Judge Dismisses Lawsuit Over Geronimo's Skull
The story goes that back in May of 1918, a group of Bonesmen were all serving in the Army together at Fort Sill, Oklahoma, site of the mouldering remains of the Apache chief who had died in 1909 from pneumonia. It's no secret that S&B prides itself on its creepy collection of frat house decor, and the skull of an Indian chief whose name is synonymous with intoxicated white people jumping off cliffs would make a dandy addition to their "tomb." So (allegedly), Prescott Bush (father of George H.W., and grandfather of George W.), Henry Mallon, Ellery James and Charles C. Haffner, dug up the grave and stole the skull, a few bones, and a horse bit, and spirited them off to the Skull & Bones Tomb at Yale. Over the years, they have (allegedly) been in a glass display case.
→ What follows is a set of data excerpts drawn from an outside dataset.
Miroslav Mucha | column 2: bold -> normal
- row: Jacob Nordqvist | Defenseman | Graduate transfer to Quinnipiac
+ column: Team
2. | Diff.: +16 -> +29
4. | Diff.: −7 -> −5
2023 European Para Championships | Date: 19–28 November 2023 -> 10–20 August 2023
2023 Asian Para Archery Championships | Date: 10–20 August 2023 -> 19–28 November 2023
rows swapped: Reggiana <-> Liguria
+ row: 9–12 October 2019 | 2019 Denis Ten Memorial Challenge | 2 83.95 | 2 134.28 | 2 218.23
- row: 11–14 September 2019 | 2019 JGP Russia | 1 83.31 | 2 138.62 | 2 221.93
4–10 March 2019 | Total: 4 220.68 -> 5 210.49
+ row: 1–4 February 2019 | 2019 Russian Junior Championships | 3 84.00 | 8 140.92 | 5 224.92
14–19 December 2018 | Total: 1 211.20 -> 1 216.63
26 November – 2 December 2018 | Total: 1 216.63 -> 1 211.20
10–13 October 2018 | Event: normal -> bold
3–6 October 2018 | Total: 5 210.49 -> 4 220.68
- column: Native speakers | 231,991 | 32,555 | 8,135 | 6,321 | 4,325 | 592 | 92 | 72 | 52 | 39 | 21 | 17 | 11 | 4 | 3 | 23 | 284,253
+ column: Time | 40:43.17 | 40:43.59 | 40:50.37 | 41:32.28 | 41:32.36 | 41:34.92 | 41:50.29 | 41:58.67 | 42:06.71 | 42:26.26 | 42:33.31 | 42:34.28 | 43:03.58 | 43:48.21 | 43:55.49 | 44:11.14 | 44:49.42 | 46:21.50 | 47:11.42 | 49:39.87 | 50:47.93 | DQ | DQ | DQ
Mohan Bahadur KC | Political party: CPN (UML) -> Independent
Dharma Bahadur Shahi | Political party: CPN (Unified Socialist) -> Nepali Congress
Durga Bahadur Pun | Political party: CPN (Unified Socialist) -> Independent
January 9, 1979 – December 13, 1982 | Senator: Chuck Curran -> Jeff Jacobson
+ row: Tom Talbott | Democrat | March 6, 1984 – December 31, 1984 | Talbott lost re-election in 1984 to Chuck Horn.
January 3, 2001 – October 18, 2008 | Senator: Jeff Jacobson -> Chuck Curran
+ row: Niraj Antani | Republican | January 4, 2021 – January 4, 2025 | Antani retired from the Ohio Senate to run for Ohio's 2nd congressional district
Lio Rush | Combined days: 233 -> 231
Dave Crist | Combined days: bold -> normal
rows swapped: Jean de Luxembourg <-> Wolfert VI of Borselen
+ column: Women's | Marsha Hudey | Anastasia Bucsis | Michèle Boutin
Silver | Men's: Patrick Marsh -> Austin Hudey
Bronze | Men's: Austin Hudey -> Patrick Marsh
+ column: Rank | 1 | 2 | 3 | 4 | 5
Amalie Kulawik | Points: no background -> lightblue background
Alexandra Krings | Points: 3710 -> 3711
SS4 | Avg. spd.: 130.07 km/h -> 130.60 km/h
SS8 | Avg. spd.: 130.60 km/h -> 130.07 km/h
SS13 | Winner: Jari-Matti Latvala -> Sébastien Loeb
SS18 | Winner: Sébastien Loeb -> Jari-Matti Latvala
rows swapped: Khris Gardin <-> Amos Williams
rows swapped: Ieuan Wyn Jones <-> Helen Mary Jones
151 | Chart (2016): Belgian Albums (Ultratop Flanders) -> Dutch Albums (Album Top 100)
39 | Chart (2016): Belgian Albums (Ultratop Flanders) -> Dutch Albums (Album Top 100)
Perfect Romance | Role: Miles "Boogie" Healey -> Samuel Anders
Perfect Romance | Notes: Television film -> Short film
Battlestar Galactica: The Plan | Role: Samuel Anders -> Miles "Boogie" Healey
The Geronimo skull is a longstanding piece of Skull & Bones folklore, but several members of the (alleged) grave robbing team gave conflicting accounts of the raid. Towana Spivey, director of the Fort Sill National Historic Landmark and Museum, is quoted as saying he has never believed the story. Still, there is a skull in the S&B Tomb in New Haven known commonly as Geronimo.
This public imbroglio started back in 2007 when Harlyn Geronimo of Mescalero, New Mexico, wrote to President George W. Bush for help in returning the skull of his great-grandfather. Bush didn't bother to answer, and the lawsuit followed. During the 2004 presidential race, Bonesmen Bush and Deomocratic nominee John Kerry both reacted to questions about the secretive society (one of about a dozen on the Yale campus) by saying that it was so secret they couldn't talk about it. Obviously, Bush admitting the chief's skull was in the Tomb would be in violation of the Society's oath.